• _EXTRACTED INFORMATION_:
◇ ◇ ◇ ◇ ◇

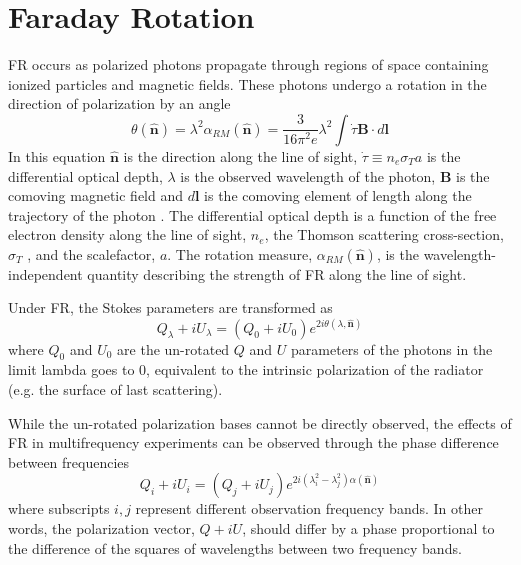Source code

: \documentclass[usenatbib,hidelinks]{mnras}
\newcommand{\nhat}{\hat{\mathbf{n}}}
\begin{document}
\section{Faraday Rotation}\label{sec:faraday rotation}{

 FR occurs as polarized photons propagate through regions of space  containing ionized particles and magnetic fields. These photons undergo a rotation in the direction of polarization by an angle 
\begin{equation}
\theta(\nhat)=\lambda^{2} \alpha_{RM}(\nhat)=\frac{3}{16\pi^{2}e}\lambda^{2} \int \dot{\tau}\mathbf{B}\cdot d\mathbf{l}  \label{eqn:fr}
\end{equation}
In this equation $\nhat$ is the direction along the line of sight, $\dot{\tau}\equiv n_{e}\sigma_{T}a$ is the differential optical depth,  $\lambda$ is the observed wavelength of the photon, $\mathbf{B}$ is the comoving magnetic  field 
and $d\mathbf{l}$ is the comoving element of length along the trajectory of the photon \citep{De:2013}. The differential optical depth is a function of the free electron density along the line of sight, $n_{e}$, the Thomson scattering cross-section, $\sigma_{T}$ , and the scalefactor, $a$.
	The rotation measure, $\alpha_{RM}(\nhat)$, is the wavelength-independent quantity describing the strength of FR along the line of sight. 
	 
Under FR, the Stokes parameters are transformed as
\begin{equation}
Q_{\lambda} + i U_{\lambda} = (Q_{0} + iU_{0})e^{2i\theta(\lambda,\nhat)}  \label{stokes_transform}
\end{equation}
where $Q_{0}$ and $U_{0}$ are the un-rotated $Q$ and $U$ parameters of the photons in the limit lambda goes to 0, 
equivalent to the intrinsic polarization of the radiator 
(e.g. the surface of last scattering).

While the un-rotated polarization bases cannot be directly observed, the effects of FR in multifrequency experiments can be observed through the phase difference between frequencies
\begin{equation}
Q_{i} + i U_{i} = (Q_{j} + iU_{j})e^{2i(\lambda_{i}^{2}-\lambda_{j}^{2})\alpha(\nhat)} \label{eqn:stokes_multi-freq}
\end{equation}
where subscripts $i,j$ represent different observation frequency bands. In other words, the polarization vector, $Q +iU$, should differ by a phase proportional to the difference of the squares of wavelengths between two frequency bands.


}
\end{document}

◇ ◇ ◇ ◇ ◇

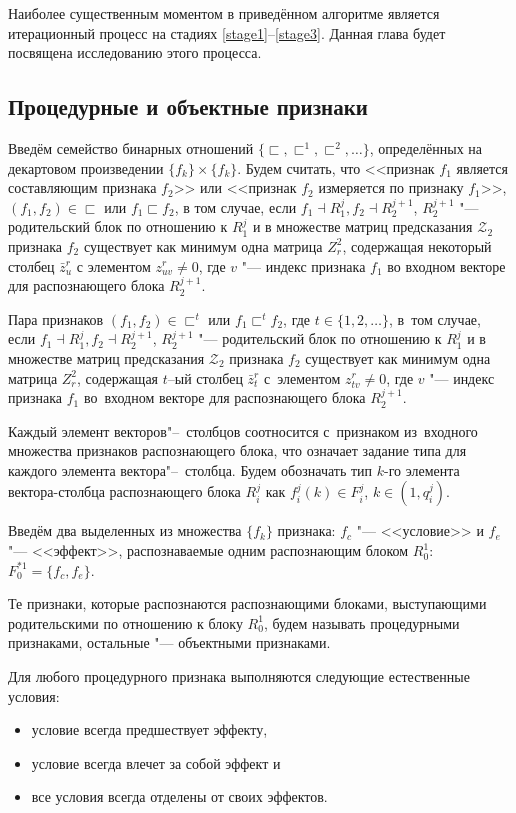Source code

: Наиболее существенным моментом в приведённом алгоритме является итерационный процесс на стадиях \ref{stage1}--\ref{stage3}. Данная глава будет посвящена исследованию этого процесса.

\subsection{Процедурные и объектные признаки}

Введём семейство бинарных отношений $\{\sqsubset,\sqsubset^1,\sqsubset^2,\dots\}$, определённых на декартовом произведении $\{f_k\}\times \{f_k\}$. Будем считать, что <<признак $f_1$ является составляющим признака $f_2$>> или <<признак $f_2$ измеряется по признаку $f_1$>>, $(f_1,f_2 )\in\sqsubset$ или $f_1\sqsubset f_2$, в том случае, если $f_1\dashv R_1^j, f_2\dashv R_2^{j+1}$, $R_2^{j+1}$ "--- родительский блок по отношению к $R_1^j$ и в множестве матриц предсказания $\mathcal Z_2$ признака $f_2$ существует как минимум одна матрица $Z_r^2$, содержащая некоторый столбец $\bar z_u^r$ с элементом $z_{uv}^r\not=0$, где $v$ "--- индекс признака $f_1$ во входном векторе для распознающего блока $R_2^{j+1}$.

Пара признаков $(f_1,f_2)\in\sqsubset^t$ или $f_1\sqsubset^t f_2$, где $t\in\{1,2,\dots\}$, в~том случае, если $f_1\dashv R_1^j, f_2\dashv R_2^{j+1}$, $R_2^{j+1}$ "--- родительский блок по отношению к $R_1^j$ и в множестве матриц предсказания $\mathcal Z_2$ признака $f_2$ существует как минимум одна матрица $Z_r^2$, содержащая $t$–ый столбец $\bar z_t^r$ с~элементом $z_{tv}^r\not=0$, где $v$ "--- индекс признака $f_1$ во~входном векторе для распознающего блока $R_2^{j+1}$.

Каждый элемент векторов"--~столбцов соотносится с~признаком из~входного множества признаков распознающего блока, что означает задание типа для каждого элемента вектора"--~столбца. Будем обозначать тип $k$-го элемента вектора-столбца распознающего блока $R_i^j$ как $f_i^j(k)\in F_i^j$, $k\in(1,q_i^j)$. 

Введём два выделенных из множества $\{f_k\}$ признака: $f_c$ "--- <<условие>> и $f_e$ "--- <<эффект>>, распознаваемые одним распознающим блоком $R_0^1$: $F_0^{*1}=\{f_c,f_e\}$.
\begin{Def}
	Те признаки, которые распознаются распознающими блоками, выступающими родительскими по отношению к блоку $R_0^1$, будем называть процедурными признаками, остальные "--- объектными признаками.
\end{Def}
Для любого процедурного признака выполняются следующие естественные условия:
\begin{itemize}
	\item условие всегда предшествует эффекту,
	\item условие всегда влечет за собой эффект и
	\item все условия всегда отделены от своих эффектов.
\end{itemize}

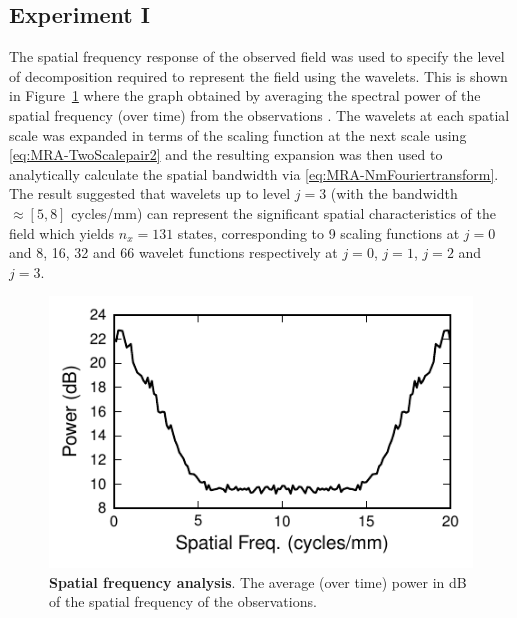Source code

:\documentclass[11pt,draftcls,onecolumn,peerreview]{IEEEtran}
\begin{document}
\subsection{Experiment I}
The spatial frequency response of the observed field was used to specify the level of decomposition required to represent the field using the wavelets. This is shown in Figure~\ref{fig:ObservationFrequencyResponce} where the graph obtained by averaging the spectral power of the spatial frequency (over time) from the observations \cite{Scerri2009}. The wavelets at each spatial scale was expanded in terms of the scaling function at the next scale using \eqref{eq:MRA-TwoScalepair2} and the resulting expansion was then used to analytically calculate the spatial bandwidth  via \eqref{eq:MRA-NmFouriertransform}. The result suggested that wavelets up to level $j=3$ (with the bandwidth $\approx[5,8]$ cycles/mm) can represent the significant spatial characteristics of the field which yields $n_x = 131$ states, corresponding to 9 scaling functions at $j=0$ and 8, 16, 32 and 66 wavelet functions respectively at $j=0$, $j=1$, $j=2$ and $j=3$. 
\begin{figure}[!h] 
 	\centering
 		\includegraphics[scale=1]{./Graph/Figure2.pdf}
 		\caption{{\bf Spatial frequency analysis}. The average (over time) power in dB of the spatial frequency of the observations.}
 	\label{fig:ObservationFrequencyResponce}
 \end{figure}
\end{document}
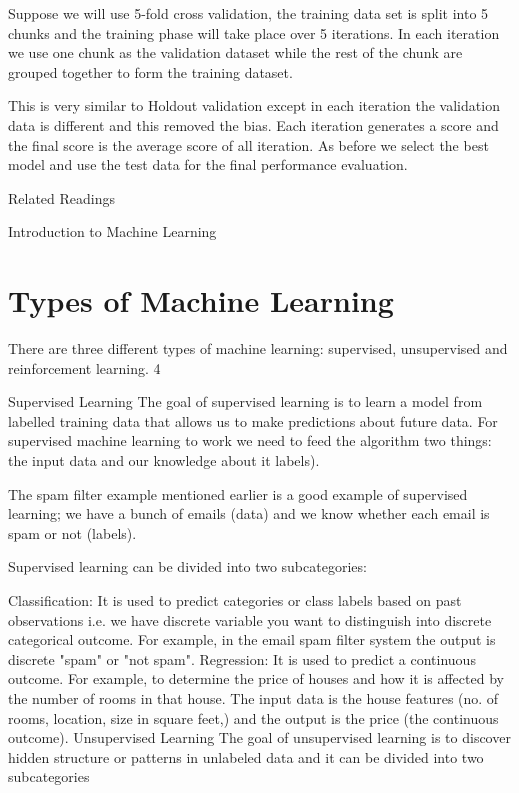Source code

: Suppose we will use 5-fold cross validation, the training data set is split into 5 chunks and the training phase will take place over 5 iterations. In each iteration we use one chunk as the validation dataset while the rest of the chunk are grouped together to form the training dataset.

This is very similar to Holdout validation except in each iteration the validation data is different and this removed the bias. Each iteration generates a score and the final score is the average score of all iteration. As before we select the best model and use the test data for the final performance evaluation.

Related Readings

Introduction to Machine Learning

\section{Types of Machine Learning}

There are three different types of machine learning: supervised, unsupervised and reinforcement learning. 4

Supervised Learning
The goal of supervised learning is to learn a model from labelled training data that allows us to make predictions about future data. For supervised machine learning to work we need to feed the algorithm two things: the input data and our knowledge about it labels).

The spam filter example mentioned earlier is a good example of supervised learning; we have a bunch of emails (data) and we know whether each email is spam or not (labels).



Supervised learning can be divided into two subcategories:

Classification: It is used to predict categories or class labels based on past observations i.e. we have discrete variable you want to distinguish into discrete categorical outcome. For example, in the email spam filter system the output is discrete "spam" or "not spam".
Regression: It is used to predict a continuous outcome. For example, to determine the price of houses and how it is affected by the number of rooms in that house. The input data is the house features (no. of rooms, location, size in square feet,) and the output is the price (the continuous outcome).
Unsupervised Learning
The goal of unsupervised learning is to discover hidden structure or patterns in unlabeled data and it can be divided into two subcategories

◇ ◇ ◇ ◇ ◇

• _INSTRUCTIONS FOR THE TASK_: Nothing but a number should be given: the count of lines in the material where the string "average" occurs.

• _ANSWER BELOW_: 2